<<<<

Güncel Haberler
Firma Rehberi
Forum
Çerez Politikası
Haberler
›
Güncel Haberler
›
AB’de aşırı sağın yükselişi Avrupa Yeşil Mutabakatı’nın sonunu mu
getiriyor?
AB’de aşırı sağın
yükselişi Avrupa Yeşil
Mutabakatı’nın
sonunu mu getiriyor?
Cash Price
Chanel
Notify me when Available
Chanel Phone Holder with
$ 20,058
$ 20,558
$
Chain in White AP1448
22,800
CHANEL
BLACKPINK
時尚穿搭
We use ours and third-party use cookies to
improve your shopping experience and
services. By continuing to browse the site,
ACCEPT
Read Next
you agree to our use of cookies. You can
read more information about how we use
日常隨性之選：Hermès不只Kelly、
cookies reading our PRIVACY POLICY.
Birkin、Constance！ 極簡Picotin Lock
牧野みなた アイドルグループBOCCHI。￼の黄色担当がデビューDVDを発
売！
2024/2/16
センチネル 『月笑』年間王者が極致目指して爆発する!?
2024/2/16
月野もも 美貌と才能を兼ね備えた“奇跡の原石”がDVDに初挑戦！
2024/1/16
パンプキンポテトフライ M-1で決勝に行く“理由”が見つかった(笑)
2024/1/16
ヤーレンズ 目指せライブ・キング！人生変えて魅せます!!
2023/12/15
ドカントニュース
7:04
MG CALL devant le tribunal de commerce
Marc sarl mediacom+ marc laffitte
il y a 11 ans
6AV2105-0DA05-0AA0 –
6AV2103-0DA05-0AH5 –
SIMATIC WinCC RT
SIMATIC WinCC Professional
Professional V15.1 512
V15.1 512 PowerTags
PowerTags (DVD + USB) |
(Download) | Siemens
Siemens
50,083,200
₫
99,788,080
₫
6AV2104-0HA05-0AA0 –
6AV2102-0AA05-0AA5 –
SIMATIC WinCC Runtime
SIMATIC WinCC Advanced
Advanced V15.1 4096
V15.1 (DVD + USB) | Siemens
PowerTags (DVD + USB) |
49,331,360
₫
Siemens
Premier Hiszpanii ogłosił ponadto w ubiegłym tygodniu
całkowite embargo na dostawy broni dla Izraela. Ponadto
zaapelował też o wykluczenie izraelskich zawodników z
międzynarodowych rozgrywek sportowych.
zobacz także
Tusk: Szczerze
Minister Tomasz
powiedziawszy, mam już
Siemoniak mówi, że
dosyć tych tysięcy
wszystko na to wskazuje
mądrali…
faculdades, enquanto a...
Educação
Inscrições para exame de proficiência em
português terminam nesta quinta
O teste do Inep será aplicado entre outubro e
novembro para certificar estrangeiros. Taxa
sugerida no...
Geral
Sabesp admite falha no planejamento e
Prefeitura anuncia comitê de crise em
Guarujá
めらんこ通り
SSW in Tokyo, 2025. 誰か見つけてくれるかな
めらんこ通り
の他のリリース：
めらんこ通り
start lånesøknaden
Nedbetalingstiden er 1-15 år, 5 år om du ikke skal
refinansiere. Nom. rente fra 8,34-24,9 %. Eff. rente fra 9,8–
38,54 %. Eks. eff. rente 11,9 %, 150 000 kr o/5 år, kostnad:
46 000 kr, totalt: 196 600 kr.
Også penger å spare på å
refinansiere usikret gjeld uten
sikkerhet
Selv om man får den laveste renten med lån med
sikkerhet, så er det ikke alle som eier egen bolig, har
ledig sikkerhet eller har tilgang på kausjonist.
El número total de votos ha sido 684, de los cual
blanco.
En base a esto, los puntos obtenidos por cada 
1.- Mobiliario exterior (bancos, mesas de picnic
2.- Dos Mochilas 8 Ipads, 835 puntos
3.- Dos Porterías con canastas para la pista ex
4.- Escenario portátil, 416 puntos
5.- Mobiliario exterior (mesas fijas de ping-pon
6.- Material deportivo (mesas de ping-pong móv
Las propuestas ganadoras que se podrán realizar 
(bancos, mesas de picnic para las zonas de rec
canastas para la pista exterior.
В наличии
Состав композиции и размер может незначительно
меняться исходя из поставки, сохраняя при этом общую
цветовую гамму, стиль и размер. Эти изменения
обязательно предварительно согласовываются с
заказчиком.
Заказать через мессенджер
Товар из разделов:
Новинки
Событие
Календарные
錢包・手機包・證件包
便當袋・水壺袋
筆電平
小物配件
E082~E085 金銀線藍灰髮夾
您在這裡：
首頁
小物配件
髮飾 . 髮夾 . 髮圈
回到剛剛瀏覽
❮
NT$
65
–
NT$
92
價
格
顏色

>>>>

◆ **Assigned task**: Give the number of lines in the material above that contain "refinansiere", with no other words.

◆ **Written response**: 2